Le pavé dans la mare jeté par Yvidero a visiblement ouvert la boîte de Pandore. Suite aux déclarations de l’animatrice expliquant avoir été snobée par Adrienne Koutouan, une vague de réactions s’est emparée des réseaux sociaux. Sur la toile, de nombreux internautes affirment aujourd’hui avoir, eux aussi, des anecdotes à raconter sur l’actrice. Des récits à sens unique et non vérifiés, à prendre avec de grandes pincettes, mais qui enflamment le débat.

Du rire aux larmes : Des tournages à l’ambiance prétendument glaciale
Si Adrienne Koutouan fait mourir de rire les Ivoiriens à l’écran, les coulisses de certains tournages cacheraient une tout autre réalité, selon plusieurs commentaires qui restent impossibles à authentifier. Une internaute se présentant comme une ancienne collaboratrice a raconté ce qu’elle aurait vécu lors d’un tournage publicitaire pour Moov Côte d’Ivoire, où Adrienne jouait le rôle de sa mère :
« On a rigolé, échangé et le tournage se déroulait dans une bonne ambiance. Une fois ma scène terminée, je me suis approchée pour lui demander : « Maman, c’est possible de faire une photo avant que je parte ? » La réponse que j’ai reçue m’a laissée sans voix. J’étais tellement surprise que je suis repartie toute calme. »
Un choc d’autant plus grand selon ses dires, bien que rien ne permette de confirmer si ce refus présumé était lié à de la fatigue ou à une simple incompréhension. D’autres internautes évoquent des distances similaires qui auraient été observées sur les tournages de la série Faut pas fâcher.

Des fans qui affirment avoir été « gbaï » (snobés) en public, de l’église aux lycées
Ce ne sont pas seulement des professionnels, mais aussi des anonymes qui prétendent avoir été déçus par l’attitude de l’artiste dans des lieux publics, des récits qui relèvent avant tout du ressenti personnel.

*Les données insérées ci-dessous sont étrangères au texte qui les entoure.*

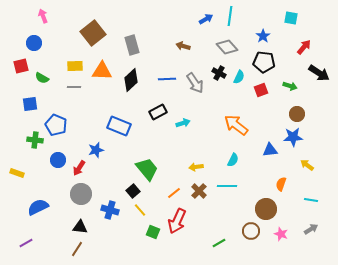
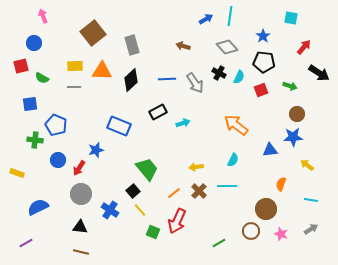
blue cross at (110, 210): rotated 18 degrees clockwise
brown line at (77, 249): moved 4 px right, 3 px down; rotated 70 degrees clockwise
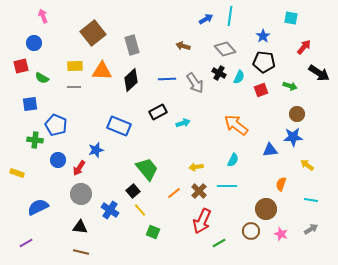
gray diamond at (227, 47): moved 2 px left, 2 px down
red arrow at (177, 221): moved 25 px right
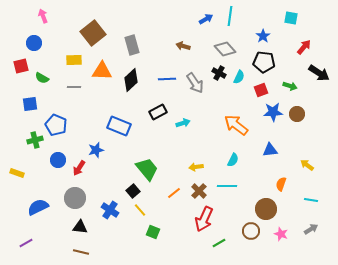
yellow rectangle at (75, 66): moved 1 px left, 6 px up
blue star at (293, 137): moved 20 px left, 25 px up
green cross at (35, 140): rotated 21 degrees counterclockwise
gray circle at (81, 194): moved 6 px left, 4 px down
red arrow at (202, 221): moved 2 px right, 2 px up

À l’église : Une fidèle de la paroisse Saint Ambroise Ma Vigne à Angré confie sa frustration, affirmant avoir été ignorée par l’actrice alors qu’elle venait la saluer. Une autre internaute décrit une scène similaire qui se serait déroulée à Saint Jean de Cocody où l’actrice aurait « jeté son visage à gauche ».
En milieu scolaire : Une ancienne élève du lycée La Farandole soutient qu’en marge d’une conférence, l’actrice se serait montrée particulièrement directive et agressive au moment de refuser une photo à une élève, des déclarations là encore non prouvées.
Face à ces récits numériques, le risque de mauvaise interprétation est immense. Un visage fatigué ou un besoin légitime d’intimité de la part de l’artiste peut très vite être confondu avec du dédain par des fans exigeants.
Des « punchlines » cassantes : Rumeurs ou réalité ?
Parmi les anecdotes les plus virales et les plus sujettes à caution, celle d’une scène survenue à « l’intérieur du pays » a fait réagir. Une internaute prétend qu’Adrienne Koutouan aurait refusé de donner son numéro à une enfant de manière très cinglante, en lui écrivant sur un papier : « JE NE DONNE PAS MON NUMÉRO À N’IMPORTE QUI ».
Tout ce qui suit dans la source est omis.